Berlins Jesper Nielsen (l) und Hamburgs Torsten Jansen kämpfen um den Ball (Quelle: dpa)

Entscheidung in der Schlussminute - Füchse Berlin verpassen Champions-League-Einzug

Es war ein Handball-Krimi in Hamburg: Die Berliner Füchse haben am Freitagabend das Rückspiel in der Qualifikation um die Champions League beim HSV Hamburger denkbar knapp verloren. Die Entscheidung fiel erst in der Schlussminute.

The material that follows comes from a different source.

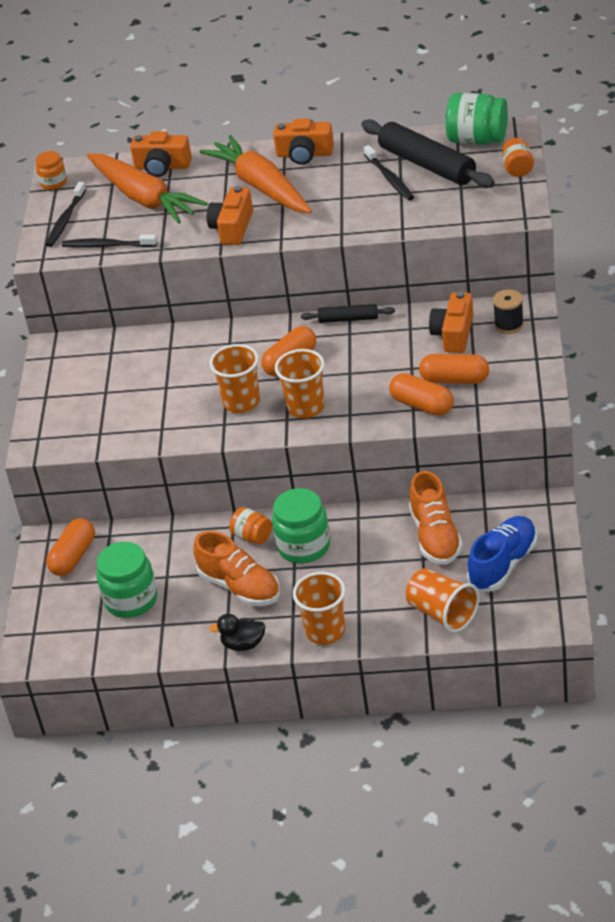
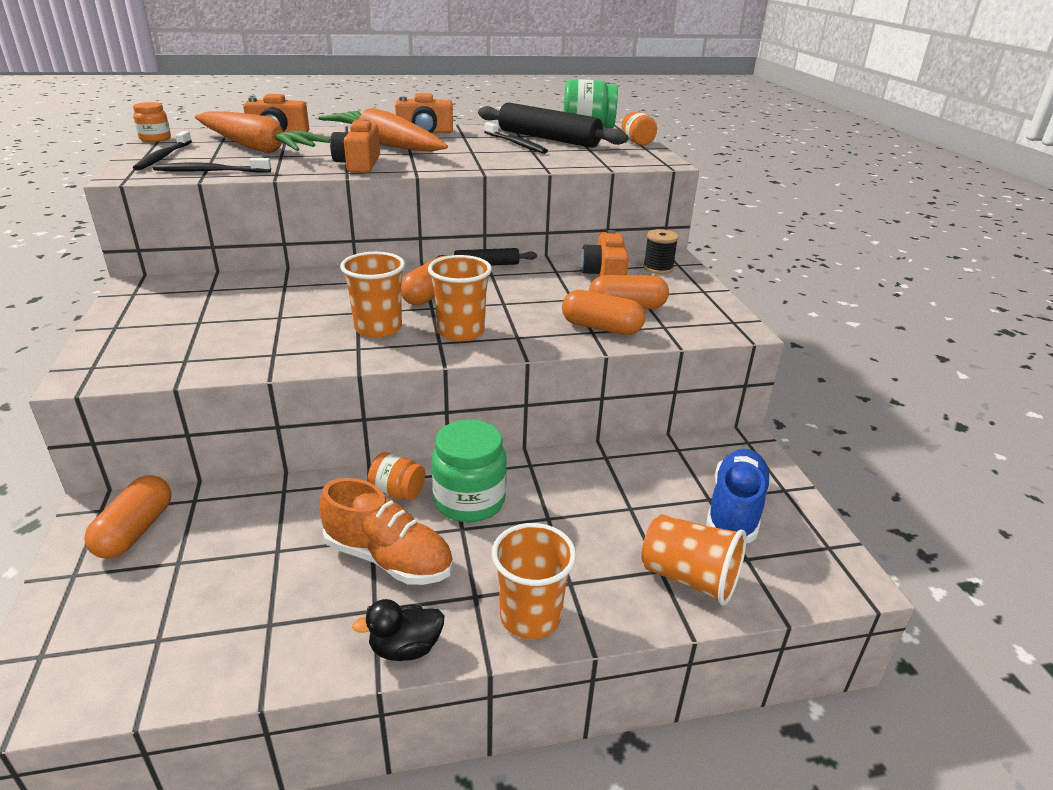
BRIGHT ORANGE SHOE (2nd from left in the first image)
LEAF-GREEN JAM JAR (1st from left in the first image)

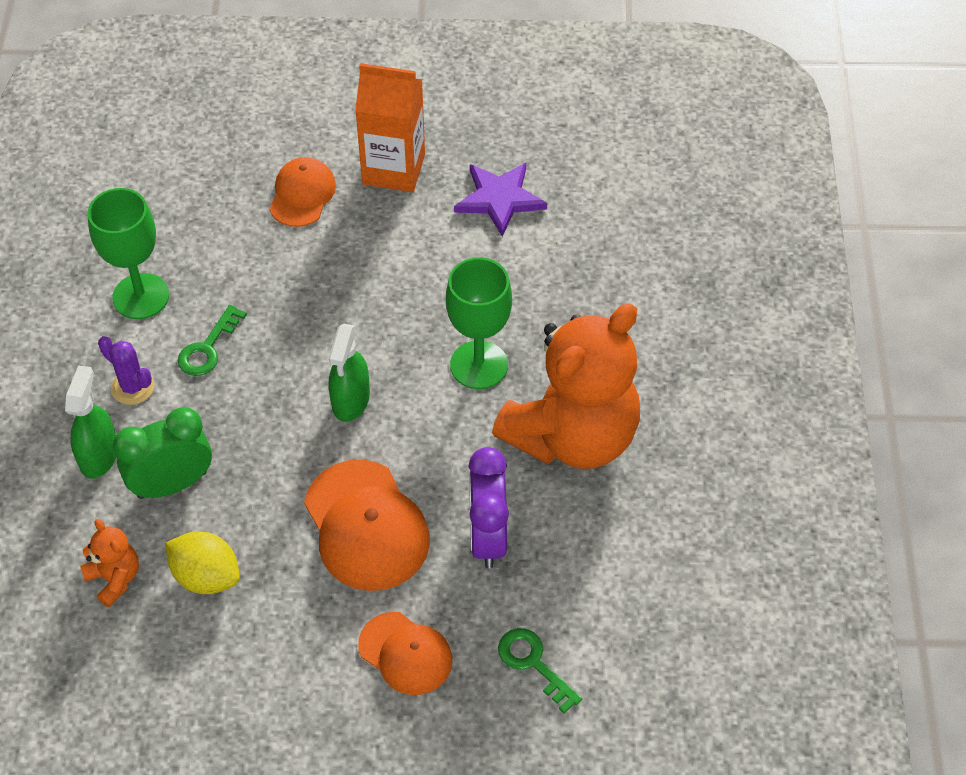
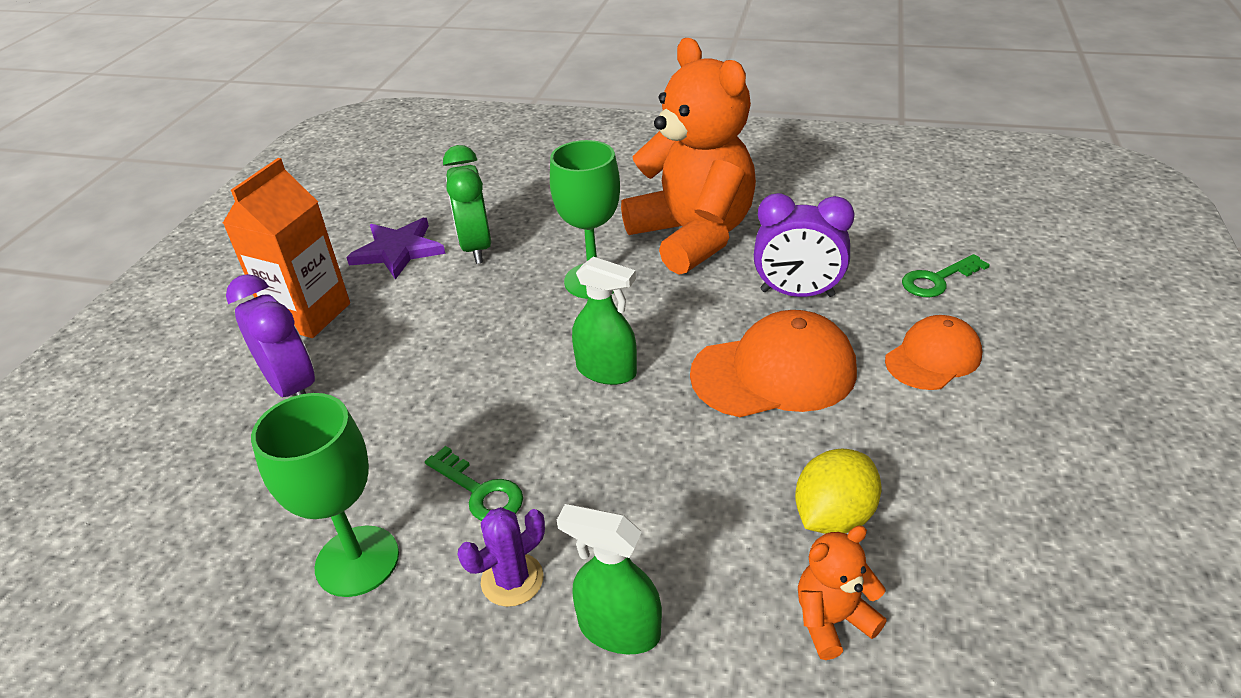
VIOLET ALARM CLOCK (1st from left)
LEAF-GREEN ALARM CLOCK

Für die Füchse Berlin hat es gegen Titelverteidiger HSV Hamburg am Ende nicht erreicht. Am Freitagabend verloren die Berliner in einem echten Handball-Krimi in Hamburg mit 26:27 (14:10). Damit verpassten die Berliner Handballer den Einzug in die Champions League und müssen nun im EHF-Pokal antreten.

Wie schon im Hinspiel waren auch in Hamburg alle Augen auf Silvio Heinevetter gerichtet. Nachdem der Nationaltorhüter seinen Vertrag bei den Füchsen nach langem Tauziehen zwischen den Klubs unmittelbar vor der Partie am Mittwoch bis 2018 verlängert hatte, erklärten die Vereinsbosse den wochenlangen Dauerzwist am Freitag für beendet. "Jetzt sollte man das Ganze mal stehen lassen", sagte Berlins Geschäftsführer Bob Hanning. Und auch HSV-Präsident Matthias Rudolph, der Heinevetter zuletzt heftig umworben hatte, beteuerte: "Der Fall ist jetzt aber auch gegessen."

Der Berliner Torhüter Silvio Heinevetter sitzt enttäuscht auf der Ersatzbank (Quelle: dpa)
Füchse-Torwart Silvio Heinvetter.

Heinevetter war von dem Wirbel um seine Person nichts anzumerken. Der Füchse-Keeper brauchte am Freitagabend gerade einmal fünf Minuten, um auf Betriebstemperatur zu kommen. Mit seinen Paraden hatte er maßgeblichen Anteil daran, dass sich die Gäste nach einem 1:3-Rückstand (5.) binnen zwölf Minuten eine Vier-Tore-Führung erspielten. Nach gehaltenen Bällen leitete der Berliner Schlussmann immer wieder schnelle Gegenstöße ein, die vorzugsweise der frühere Hamburger Fredrik Petersen verwertete.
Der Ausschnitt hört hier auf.